─── Исходный текст ───

Впрочем, ст. 4 кувейтского Закона о престолонаследии предусматривает, что в случае, если престол станет вакантным прежде, чем будет назначен наследник пре­стола, функции главы государства будут осуществлять­ся советом министров в течение восьми дней, т. е. до избрания наследника престола в экстренном порядке.

Возможность регентства предусмотрена в государст­венном праве, в частности в конституциях Марокко и Иордании. В ст. 21 конституции Марокко содержится положение, в соответствии с которым Регентский совет не только осуществляет права короны до восемнадцати­летия монарха, но и действует в качестве консультатив­ного органа при короле до достижения последним 22 лет.

Арабские монархи обладают целым рядом таких традиционных прав, как право на особый титул, пра­во учреждения различных орденов и знаков почета и награждения ими, право принимать присягу на верность от некоторых государственных служащих высшего ранга, вступающих в должность, право присвоения почетных титулов и др.

Во многих арабских монархических странах исклю­чительно важное идеологическое и политическое значе­ние имеет принадлежащая правителям высшая духов­ная власть. Например, конституция Марокко закреп­ляет за королем особый религиозный титул – “Повели­тель правоверных” (Амир аль-муминин) и провозгла­шает, что король “следит за соблюдением ислама” (ст. 19). Учитывая огромную роль религиозной власти в Саудовской Аравии, которую осуществляет король (яв­ляющийся одновременно имамом - верховным иерар­хом ислама в стране), можно опре­делить существующий здесь режим власти как “абсолютистско-теократическую монархию”.

─── Исходные данные ───

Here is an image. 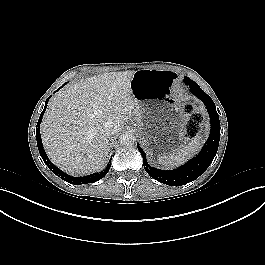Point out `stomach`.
<instances>
[{
  "label": "stomach",
  "mask_w": 265,
  "mask_h": 265,
  "mask_svg": "<svg viewBox=\"0 0 265 265\" xmlns=\"http://www.w3.org/2000/svg\"><path fill=\"white\" fill-rule=\"evenodd\" d=\"M176 78L172 71L143 69L130 84L138 110L136 126L147 153L158 161L173 157L184 139L181 104L172 96Z\"/></svg>",
  "instance_id": "0dacf381"
}]
</instances>
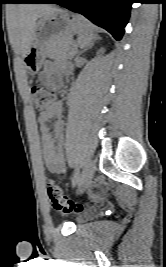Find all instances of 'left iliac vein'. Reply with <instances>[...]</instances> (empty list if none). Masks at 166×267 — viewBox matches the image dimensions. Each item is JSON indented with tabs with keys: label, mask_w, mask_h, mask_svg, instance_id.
I'll list each match as a JSON object with an SVG mask.
<instances>
[{
	"label": "left iliac vein",
	"mask_w": 166,
	"mask_h": 267,
	"mask_svg": "<svg viewBox=\"0 0 166 267\" xmlns=\"http://www.w3.org/2000/svg\"><path fill=\"white\" fill-rule=\"evenodd\" d=\"M95 172V163L92 160H89L84 168L82 176L78 183V191L82 193L85 191L91 184Z\"/></svg>",
	"instance_id": "4c4485c4"
}]
</instances>
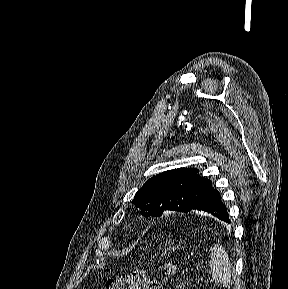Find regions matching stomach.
I'll return each mask as SVG.
<instances>
[{
	"label": "stomach",
	"instance_id": "1",
	"mask_svg": "<svg viewBox=\"0 0 288 289\" xmlns=\"http://www.w3.org/2000/svg\"><path fill=\"white\" fill-rule=\"evenodd\" d=\"M179 246H180V245H176V246L168 245V247L165 248V251L162 252V255H161V256L167 254V252H169V253L174 252L177 248H179Z\"/></svg>",
	"mask_w": 288,
	"mask_h": 289
}]
</instances>
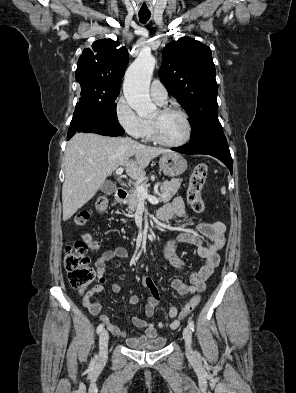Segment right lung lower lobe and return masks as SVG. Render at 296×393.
Masks as SVG:
<instances>
[{"instance_id": "right-lung-lower-lobe-1", "label": "right lung lower lobe", "mask_w": 296, "mask_h": 393, "mask_svg": "<svg viewBox=\"0 0 296 393\" xmlns=\"http://www.w3.org/2000/svg\"><path fill=\"white\" fill-rule=\"evenodd\" d=\"M77 132L106 136H121L125 133L118 120L106 118L86 108H75L67 139L69 140Z\"/></svg>"}]
</instances>
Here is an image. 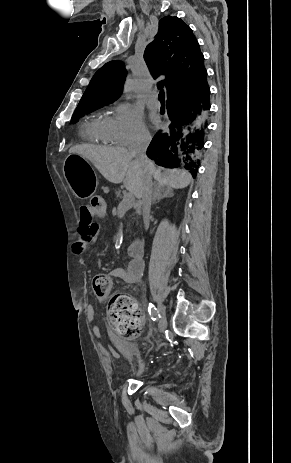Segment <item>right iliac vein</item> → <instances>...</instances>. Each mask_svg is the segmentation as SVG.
Segmentation results:
<instances>
[{"label":"right iliac vein","mask_w":291,"mask_h":463,"mask_svg":"<svg viewBox=\"0 0 291 463\" xmlns=\"http://www.w3.org/2000/svg\"><path fill=\"white\" fill-rule=\"evenodd\" d=\"M157 306H158V310L161 314V320H160V323H161V327L162 329L165 328V325H166V313H165V309L163 307V305L161 303H157Z\"/></svg>","instance_id":"1"}]
</instances>
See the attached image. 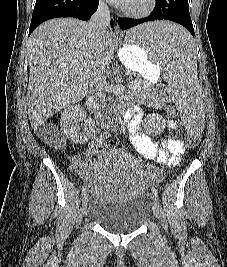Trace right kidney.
<instances>
[{
  "label": "right kidney",
  "mask_w": 227,
  "mask_h": 267,
  "mask_svg": "<svg viewBox=\"0 0 227 267\" xmlns=\"http://www.w3.org/2000/svg\"><path fill=\"white\" fill-rule=\"evenodd\" d=\"M60 126L67 138L77 144H85L93 136L94 122L87 118L80 105H72L63 111Z\"/></svg>",
  "instance_id": "right-kidney-1"
}]
</instances>
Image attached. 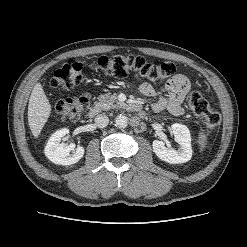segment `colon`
Segmentation results:
<instances>
[{"label":"colon","mask_w":247,"mask_h":247,"mask_svg":"<svg viewBox=\"0 0 247 247\" xmlns=\"http://www.w3.org/2000/svg\"><path fill=\"white\" fill-rule=\"evenodd\" d=\"M82 63H67L57 69L51 79V86L55 89L67 91L78 84H86L89 80L83 72ZM93 71L107 77L125 78L130 73L150 81L165 79L172 72L170 64H153L141 56H101L91 65ZM88 94L62 98L57 101L55 110L64 119H77L89 107ZM189 108L198 116L204 118L208 128H217L221 123V116L212 110L207 100L198 92H193L188 99Z\"/></svg>","instance_id":"colon-1"}]
</instances>
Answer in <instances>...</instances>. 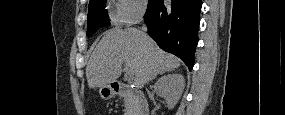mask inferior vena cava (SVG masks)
I'll return each instance as SVG.
<instances>
[{
    "instance_id": "obj_1",
    "label": "inferior vena cava",
    "mask_w": 285,
    "mask_h": 115,
    "mask_svg": "<svg viewBox=\"0 0 285 115\" xmlns=\"http://www.w3.org/2000/svg\"><path fill=\"white\" fill-rule=\"evenodd\" d=\"M147 27L146 26H143L142 27V30L140 31V34L142 35V37L146 38L147 37Z\"/></svg>"
}]
</instances>
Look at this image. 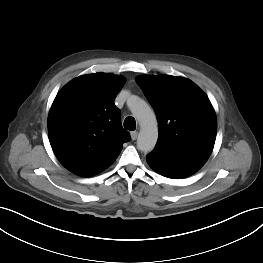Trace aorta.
Listing matches in <instances>:
<instances>
[{
	"instance_id": "1",
	"label": "aorta",
	"mask_w": 263,
	"mask_h": 263,
	"mask_svg": "<svg viewBox=\"0 0 263 263\" xmlns=\"http://www.w3.org/2000/svg\"><path fill=\"white\" fill-rule=\"evenodd\" d=\"M128 105L140 125L137 148L145 153L151 152L159 134L156 115L144 100L136 96L128 100Z\"/></svg>"
}]
</instances>
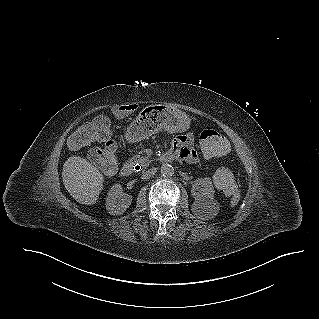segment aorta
<instances>
[{
	"instance_id": "aorta-1",
	"label": "aorta",
	"mask_w": 319,
	"mask_h": 319,
	"mask_svg": "<svg viewBox=\"0 0 319 319\" xmlns=\"http://www.w3.org/2000/svg\"><path fill=\"white\" fill-rule=\"evenodd\" d=\"M160 172L163 177H171L174 174V168L170 164H163L160 168Z\"/></svg>"
}]
</instances>
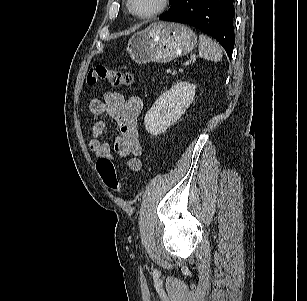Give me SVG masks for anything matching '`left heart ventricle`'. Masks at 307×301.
<instances>
[{
	"label": "left heart ventricle",
	"mask_w": 307,
	"mask_h": 301,
	"mask_svg": "<svg viewBox=\"0 0 307 301\" xmlns=\"http://www.w3.org/2000/svg\"><path fill=\"white\" fill-rule=\"evenodd\" d=\"M161 0H132L133 9L140 14H147L154 11Z\"/></svg>",
	"instance_id": "1"
}]
</instances>
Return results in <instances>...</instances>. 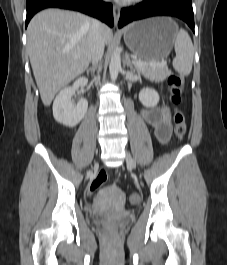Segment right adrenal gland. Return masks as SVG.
Wrapping results in <instances>:
<instances>
[{
  "instance_id": "right-adrenal-gland-1",
  "label": "right adrenal gland",
  "mask_w": 227,
  "mask_h": 265,
  "mask_svg": "<svg viewBox=\"0 0 227 265\" xmlns=\"http://www.w3.org/2000/svg\"><path fill=\"white\" fill-rule=\"evenodd\" d=\"M95 69H96V66H92V67L88 68L86 71H87V73H93L95 71Z\"/></svg>"
}]
</instances>
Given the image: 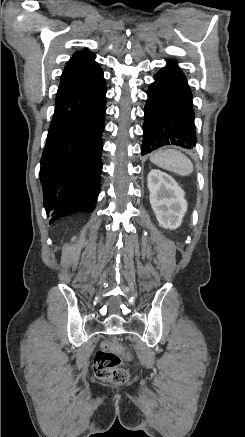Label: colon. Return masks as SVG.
Returning a JSON list of instances; mask_svg holds the SVG:
<instances>
[{"instance_id":"1","label":"colon","mask_w":245,"mask_h":437,"mask_svg":"<svg viewBox=\"0 0 245 437\" xmlns=\"http://www.w3.org/2000/svg\"><path fill=\"white\" fill-rule=\"evenodd\" d=\"M130 358L129 351L114 338L107 339L94 358L93 369L96 376L114 384H123L129 374L122 367V359Z\"/></svg>"}]
</instances>
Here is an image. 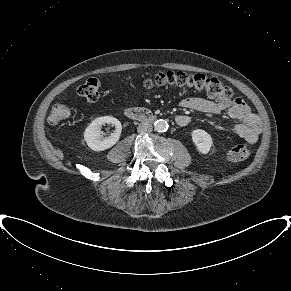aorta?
<instances>
[{"mask_svg":"<svg viewBox=\"0 0 291 291\" xmlns=\"http://www.w3.org/2000/svg\"><path fill=\"white\" fill-rule=\"evenodd\" d=\"M168 127H169L168 123L165 120H162V119L157 120L154 123V128L158 132H165V131L168 130Z\"/></svg>","mask_w":291,"mask_h":291,"instance_id":"aorta-1","label":"aorta"}]
</instances>
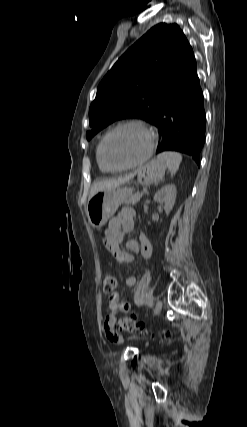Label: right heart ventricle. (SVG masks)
I'll list each match as a JSON object with an SVG mask.
<instances>
[{"mask_svg": "<svg viewBox=\"0 0 247 427\" xmlns=\"http://www.w3.org/2000/svg\"><path fill=\"white\" fill-rule=\"evenodd\" d=\"M100 144H101V140L96 147V161H97V164H98L100 171L107 173V172H109V170L103 165L101 158H100Z\"/></svg>", "mask_w": 247, "mask_h": 427, "instance_id": "obj_1", "label": "right heart ventricle"}]
</instances>
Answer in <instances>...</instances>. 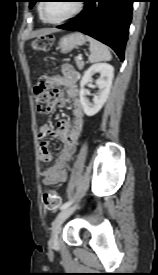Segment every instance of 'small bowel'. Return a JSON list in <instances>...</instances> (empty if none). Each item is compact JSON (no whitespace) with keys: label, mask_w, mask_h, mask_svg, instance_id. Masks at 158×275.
I'll return each instance as SVG.
<instances>
[{"label":"small bowel","mask_w":158,"mask_h":275,"mask_svg":"<svg viewBox=\"0 0 158 275\" xmlns=\"http://www.w3.org/2000/svg\"><path fill=\"white\" fill-rule=\"evenodd\" d=\"M62 75L46 76L41 79L47 87L54 90L55 97L52 107L68 105L72 111L73 121L61 120L55 128L48 124L40 127L38 138L40 140L39 159L43 163L53 161L50 167L42 168L40 177L44 185L52 186L66 180V168L76 150L77 140L84 126V112L78 97L79 73L71 66L62 67ZM65 89V97L61 89ZM54 136L62 142V150L54 155L49 150L47 137Z\"/></svg>","instance_id":"1"}]
</instances>
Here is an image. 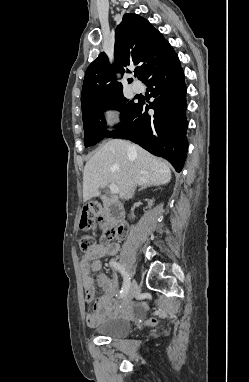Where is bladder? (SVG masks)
<instances>
[{"label": "bladder", "mask_w": 249, "mask_h": 382, "mask_svg": "<svg viewBox=\"0 0 249 382\" xmlns=\"http://www.w3.org/2000/svg\"><path fill=\"white\" fill-rule=\"evenodd\" d=\"M132 329L131 323L126 319H113L105 321L96 327L95 332L111 339H122L129 335Z\"/></svg>", "instance_id": "bladder-1"}]
</instances>
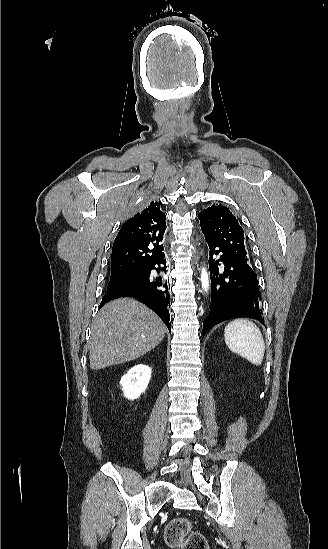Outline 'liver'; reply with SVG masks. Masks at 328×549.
<instances>
[{"mask_svg": "<svg viewBox=\"0 0 328 549\" xmlns=\"http://www.w3.org/2000/svg\"><path fill=\"white\" fill-rule=\"evenodd\" d=\"M91 369L134 361L155 349L165 337L160 317L134 299H115L100 309L91 325Z\"/></svg>", "mask_w": 328, "mask_h": 549, "instance_id": "6515ba94", "label": "liver"}]
</instances>
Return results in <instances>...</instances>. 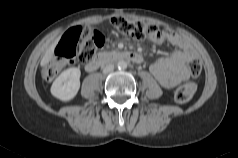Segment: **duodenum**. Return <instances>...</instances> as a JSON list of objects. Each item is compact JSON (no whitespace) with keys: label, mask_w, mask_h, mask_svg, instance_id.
<instances>
[{"label":"duodenum","mask_w":238,"mask_h":158,"mask_svg":"<svg viewBox=\"0 0 238 158\" xmlns=\"http://www.w3.org/2000/svg\"><path fill=\"white\" fill-rule=\"evenodd\" d=\"M116 61H130L135 64H140L143 58L140 54L135 52H103L98 54L86 65V70L95 71L103 64Z\"/></svg>","instance_id":"duodenum-1"}]
</instances>
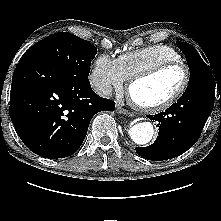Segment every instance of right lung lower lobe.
Returning a JSON list of instances; mask_svg holds the SVG:
<instances>
[{
    "instance_id": "right-lung-lower-lobe-1",
    "label": "right lung lower lobe",
    "mask_w": 221,
    "mask_h": 221,
    "mask_svg": "<svg viewBox=\"0 0 221 221\" xmlns=\"http://www.w3.org/2000/svg\"><path fill=\"white\" fill-rule=\"evenodd\" d=\"M10 100L18 136L32 152L49 159L75 153L92 117L115 109L88 79L31 55H23L14 71Z\"/></svg>"
}]
</instances>
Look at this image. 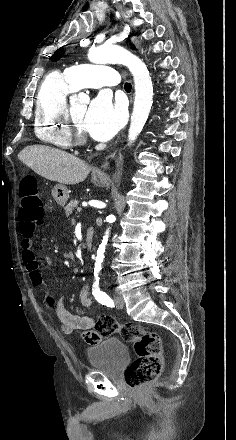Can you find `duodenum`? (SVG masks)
<instances>
[{"mask_svg":"<svg viewBox=\"0 0 236 440\" xmlns=\"http://www.w3.org/2000/svg\"><path fill=\"white\" fill-rule=\"evenodd\" d=\"M94 241V229L92 227H88L85 231V246L87 250L92 248Z\"/></svg>","mask_w":236,"mask_h":440,"instance_id":"1","label":"duodenum"}]
</instances>
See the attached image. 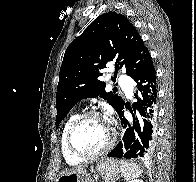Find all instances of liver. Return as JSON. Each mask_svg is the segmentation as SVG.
Returning a JSON list of instances; mask_svg holds the SVG:
<instances>
[{
	"label": "liver",
	"mask_w": 196,
	"mask_h": 182,
	"mask_svg": "<svg viewBox=\"0 0 196 182\" xmlns=\"http://www.w3.org/2000/svg\"><path fill=\"white\" fill-rule=\"evenodd\" d=\"M81 171H84V167H76V168L71 169L68 172L74 173V172H81Z\"/></svg>",
	"instance_id": "liver-1"
}]
</instances>
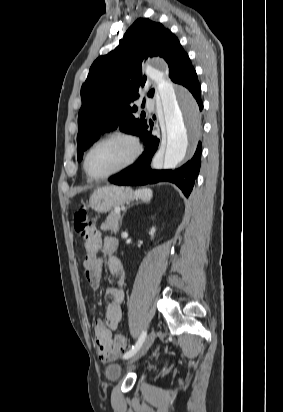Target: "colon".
I'll return each instance as SVG.
<instances>
[{
  "label": "colon",
  "instance_id": "obj_1",
  "mask_svg": "<svg viewBox=\"0 0 283 412\" xmlns=\"http://www.w3.org/2000/svg\"><path fill=\"white\" fill-rule=\"evenodd\" d=\"M73 227L76 235L83 242V247L87 255H96L99 248L97 232L86 207L81 206L75 211ZM129 347L130 344L123 335H116L113 339L112 351L124 352L128 350ZM106 355H108V352Z\"/></svg>",
  "mask_w": 283,
  "mask_h": 412
}]
</instances>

───

**Условие задачи:** Как будет выглядеть фрагмент исходного текста от слов «Впрочем, ст. 4» до слов «в экстренном порядке.» включительно, если заменить в нём «восьми дней» на «десяти дней»?

**Решение задачи:**
Впрочем, ст. 4 кувейтского Закона о престолонаследии предусматривает, что в случае, если престол станет вакантным прежде, чем будет назначен наследник пре­стола, функции главы государства будут осуществлять­ся советом министров в течение десяти дней, т. е. до избрания наследника престола в экстренном порядке.